Situasi itulah yang nampaknya memicu Descartes untuk mengembangkan metode skeptis, menyangsikan segala sesuatu. Menurut Descartes, kita perlu mempertanyakan, kita perlu skeptis, meragukan. Descartes menyatakan dalam bukunya ,Meditations On First Philosophy, ‘doubt is the origin of wisdom’,keraguan adalah asal mula dari kebijaksanaan. Meragukan justru awal mula dari tersingkapnya sebuah kebenaran. Descartes ingin mengajak kita untuk skeptis, meragu kepada apapun, jangan mudah percaya. Segalanya perlu diteliti ulang.
Pertanyaannya kemudian adalah bagaimana cara menganalisis kebenaran? Lebih lanjut dalam bukunya Meditations On First Philosophy, Descartes memperkenalkan kita pada analogi “apel busuk”, yaitu ketika seseorang ingin menyingkirkan apel busuk dari tumpukan sekeranjang apel agar apel-apel segar tidak tertular busuk. Tidak cukup sekiranya kita hanya mencomot apel-apel yang busuk tersebut, Descartes punya cara yang lebih ekstrim agar lebih berhati-hati dan teliti. Pertama-tama “suntak”, tumpahkan semua apel-apel yang ada dalam keranjang tersebut.
Kemudian pilah-pilah dengan teliti satu persatu mana apel yang busuk dan mana apel yang masih segar. Dengan seperti itu, kita akan benar-benar mendapatkan apel yang segar. Pun dengan kebenaran. Ragukan semua kebenaran baik yang bersumber dari pengetahuan tradisional maupun kesan indrawi. Setelah itu cek satu persatu dengan teliti, sehingga kebenaran itu menjadi “clear and distinct”.
Skeptis, meragukan sesuatu atau segala sesuatu, bagi sebagian orang mungkin adalah cara yang tidak tepat. Menysangsikan keberadaan Tuhan misalnya, kerap dianggap sebagai perbuatan yang “haram”. Namun dengan meragu justru Descartes ingin mengajak kita untuk berpikir. Mengsangsikan Tuhan artinya juga memikirkan Tuhan. Hidup untuk berpikir. Dengan berpikir itu malah menunjukan bahwa kita ada, kita hidup, dan kita sehat, sebagaimana dalam jargonnya yang terkenal, cogito ergo sum, “aku berpikir maka aku ada”.
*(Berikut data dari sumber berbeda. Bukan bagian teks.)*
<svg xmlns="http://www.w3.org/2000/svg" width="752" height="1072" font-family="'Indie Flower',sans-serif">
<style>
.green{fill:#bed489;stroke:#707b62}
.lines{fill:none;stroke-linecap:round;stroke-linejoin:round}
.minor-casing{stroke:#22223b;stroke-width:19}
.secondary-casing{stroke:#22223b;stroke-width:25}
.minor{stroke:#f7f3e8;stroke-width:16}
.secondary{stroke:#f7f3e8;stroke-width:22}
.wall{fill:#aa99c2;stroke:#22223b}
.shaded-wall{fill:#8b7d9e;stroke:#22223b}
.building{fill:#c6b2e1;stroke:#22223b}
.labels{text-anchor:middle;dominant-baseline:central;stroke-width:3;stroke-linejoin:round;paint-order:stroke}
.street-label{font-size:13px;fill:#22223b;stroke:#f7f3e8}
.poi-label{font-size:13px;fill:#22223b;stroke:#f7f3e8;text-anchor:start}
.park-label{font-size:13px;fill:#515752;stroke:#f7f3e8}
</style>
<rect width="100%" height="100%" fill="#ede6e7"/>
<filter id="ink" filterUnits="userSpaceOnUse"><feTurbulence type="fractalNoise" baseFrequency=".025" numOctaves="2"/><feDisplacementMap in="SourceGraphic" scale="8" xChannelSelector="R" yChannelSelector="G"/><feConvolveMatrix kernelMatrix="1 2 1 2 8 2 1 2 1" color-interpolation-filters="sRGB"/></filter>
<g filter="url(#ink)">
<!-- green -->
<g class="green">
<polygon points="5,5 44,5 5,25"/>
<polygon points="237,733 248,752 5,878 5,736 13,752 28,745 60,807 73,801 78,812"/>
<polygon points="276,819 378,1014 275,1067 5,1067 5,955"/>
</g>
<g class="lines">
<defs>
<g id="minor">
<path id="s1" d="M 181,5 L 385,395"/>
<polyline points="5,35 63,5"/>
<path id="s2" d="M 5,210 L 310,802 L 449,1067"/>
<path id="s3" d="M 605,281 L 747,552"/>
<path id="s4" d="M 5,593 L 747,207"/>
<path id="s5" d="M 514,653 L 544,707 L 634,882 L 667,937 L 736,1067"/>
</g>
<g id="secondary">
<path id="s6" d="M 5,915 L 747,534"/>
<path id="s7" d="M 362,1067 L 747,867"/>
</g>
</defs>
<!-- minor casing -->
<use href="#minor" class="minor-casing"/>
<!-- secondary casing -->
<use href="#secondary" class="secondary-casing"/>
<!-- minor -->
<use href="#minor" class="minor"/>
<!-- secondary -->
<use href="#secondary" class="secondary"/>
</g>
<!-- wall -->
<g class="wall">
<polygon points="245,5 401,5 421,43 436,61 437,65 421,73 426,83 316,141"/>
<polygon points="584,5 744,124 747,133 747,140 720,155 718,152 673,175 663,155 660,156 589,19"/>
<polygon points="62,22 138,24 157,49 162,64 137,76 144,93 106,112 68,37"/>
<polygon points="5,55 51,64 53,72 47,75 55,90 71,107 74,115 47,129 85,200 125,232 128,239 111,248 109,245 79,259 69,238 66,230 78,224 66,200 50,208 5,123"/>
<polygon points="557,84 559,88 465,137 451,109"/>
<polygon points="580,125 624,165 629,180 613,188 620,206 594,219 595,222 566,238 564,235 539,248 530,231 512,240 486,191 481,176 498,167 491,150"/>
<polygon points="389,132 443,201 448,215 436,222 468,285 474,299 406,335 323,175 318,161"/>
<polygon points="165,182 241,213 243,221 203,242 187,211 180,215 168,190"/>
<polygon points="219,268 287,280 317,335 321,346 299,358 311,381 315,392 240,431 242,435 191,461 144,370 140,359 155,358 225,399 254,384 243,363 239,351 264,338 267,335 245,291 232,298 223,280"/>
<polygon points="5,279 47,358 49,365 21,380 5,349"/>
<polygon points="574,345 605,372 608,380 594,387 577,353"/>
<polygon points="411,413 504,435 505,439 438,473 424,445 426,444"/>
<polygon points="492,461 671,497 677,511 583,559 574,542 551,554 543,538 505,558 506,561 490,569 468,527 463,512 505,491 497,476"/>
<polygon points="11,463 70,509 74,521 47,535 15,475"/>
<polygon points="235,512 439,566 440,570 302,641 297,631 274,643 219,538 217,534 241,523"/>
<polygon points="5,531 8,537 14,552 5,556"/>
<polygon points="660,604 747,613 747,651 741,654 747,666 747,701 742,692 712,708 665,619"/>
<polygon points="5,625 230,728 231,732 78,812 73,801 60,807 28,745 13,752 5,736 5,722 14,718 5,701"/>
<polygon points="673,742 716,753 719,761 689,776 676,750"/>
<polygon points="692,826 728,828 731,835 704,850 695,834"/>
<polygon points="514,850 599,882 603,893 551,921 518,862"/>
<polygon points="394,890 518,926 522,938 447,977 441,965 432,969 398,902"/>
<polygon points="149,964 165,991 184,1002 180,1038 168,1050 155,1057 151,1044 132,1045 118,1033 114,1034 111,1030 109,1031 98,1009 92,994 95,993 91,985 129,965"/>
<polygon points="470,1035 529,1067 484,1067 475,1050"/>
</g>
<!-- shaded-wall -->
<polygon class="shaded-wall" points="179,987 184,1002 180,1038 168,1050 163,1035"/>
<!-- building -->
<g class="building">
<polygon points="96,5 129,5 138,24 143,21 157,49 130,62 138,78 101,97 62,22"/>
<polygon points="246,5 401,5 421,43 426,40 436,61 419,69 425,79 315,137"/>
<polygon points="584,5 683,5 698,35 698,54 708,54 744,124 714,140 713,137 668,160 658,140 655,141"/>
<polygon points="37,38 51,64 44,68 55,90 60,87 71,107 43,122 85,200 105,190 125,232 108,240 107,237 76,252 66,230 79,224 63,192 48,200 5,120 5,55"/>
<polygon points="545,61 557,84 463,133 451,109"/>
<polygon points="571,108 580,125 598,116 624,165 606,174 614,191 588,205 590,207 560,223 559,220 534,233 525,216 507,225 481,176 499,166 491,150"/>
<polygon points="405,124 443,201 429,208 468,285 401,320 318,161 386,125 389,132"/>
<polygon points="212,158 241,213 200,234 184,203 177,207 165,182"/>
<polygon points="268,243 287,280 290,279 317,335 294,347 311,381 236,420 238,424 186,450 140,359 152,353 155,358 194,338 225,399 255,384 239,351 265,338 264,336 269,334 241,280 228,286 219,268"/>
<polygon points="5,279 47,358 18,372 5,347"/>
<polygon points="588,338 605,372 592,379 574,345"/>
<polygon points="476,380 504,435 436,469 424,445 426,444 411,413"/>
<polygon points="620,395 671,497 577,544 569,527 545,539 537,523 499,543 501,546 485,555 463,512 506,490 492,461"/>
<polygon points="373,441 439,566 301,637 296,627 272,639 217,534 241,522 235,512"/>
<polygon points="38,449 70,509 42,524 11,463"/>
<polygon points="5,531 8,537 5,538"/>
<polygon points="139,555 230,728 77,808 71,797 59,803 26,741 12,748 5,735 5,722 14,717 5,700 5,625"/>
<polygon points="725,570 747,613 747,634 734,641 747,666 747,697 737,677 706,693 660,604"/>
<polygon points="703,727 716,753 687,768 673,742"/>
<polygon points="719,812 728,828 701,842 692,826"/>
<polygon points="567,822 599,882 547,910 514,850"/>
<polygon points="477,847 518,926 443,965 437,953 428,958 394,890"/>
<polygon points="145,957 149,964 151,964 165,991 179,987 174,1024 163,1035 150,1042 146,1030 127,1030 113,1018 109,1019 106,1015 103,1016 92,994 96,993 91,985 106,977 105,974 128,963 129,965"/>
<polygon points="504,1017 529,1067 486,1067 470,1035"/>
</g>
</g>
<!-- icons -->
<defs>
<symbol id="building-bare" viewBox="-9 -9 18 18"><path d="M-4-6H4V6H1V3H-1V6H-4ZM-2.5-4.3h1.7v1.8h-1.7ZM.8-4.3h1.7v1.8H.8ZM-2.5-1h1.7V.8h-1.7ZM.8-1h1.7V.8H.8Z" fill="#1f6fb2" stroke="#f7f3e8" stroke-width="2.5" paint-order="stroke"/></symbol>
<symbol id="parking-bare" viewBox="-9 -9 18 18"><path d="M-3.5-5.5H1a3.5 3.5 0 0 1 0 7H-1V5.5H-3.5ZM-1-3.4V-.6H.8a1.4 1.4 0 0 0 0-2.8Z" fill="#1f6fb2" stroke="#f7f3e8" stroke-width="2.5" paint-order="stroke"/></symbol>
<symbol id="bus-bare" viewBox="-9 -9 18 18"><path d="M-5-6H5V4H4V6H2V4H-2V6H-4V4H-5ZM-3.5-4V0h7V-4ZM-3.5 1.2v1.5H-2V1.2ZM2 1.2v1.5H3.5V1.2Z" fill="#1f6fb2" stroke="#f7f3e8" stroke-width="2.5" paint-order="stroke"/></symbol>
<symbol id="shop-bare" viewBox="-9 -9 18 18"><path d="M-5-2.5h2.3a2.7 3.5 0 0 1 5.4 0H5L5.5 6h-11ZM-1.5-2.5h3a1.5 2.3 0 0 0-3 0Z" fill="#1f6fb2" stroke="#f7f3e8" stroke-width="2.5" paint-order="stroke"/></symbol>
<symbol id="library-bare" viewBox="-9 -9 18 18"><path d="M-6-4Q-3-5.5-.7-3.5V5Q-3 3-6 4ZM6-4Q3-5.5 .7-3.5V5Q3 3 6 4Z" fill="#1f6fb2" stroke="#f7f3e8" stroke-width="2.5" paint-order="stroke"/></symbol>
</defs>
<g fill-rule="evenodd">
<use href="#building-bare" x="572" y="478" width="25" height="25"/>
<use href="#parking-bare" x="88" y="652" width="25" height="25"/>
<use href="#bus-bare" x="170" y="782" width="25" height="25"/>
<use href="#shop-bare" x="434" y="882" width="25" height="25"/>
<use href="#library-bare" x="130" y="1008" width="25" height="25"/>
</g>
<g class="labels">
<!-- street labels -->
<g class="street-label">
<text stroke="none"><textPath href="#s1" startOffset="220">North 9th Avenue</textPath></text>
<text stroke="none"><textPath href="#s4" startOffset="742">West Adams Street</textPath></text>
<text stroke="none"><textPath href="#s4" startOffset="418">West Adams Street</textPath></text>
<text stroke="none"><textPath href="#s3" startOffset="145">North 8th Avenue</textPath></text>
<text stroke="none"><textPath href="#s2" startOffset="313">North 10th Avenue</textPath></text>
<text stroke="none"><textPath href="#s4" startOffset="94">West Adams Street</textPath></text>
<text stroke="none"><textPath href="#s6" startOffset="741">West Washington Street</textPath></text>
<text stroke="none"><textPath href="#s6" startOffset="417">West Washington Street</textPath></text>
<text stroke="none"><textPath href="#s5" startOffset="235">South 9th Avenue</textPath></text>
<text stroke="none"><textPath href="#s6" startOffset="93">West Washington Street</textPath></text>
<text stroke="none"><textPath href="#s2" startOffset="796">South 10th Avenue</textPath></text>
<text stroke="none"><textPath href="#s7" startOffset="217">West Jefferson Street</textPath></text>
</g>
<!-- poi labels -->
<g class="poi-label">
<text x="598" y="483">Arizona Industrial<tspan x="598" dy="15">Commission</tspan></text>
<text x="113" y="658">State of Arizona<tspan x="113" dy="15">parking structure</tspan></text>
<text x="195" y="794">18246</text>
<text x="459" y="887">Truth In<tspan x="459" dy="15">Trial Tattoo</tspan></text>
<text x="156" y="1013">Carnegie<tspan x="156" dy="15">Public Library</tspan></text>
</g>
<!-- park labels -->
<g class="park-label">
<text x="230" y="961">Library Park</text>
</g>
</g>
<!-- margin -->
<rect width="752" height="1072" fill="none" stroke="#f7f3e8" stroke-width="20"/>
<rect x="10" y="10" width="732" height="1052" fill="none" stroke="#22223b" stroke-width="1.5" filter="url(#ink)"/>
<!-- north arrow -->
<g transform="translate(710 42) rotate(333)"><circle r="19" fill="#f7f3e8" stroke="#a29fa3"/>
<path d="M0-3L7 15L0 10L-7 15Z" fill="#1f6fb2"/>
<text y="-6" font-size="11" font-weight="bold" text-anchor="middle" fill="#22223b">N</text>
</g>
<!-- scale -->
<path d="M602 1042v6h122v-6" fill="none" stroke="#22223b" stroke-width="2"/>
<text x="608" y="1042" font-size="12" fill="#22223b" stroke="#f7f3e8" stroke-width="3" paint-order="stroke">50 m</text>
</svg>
Berpikir menunjukkan eksistensi kita, keberadaan kita. Socrates pernah bilang, “hidup yang tidak dipertanyakan adalah hidup yang tidak layak untuk dijalani”. Kalau kita malas berpikir, malas mempertanyakan hidup, apatis pada situasi sosial di lingkungan kita berada itu justru menandakan bahwa kita tidak benar benar hidup. Karena hidup itu menyala. Menyalakan sinar pada pribadi kita, menyinari sekitar kita, memberikan kontribusi pada lingkungan dimana kita tinggal dimulai dengan berpikir. Sebagaimana dalam falsafah jawa “ urip iku urup”.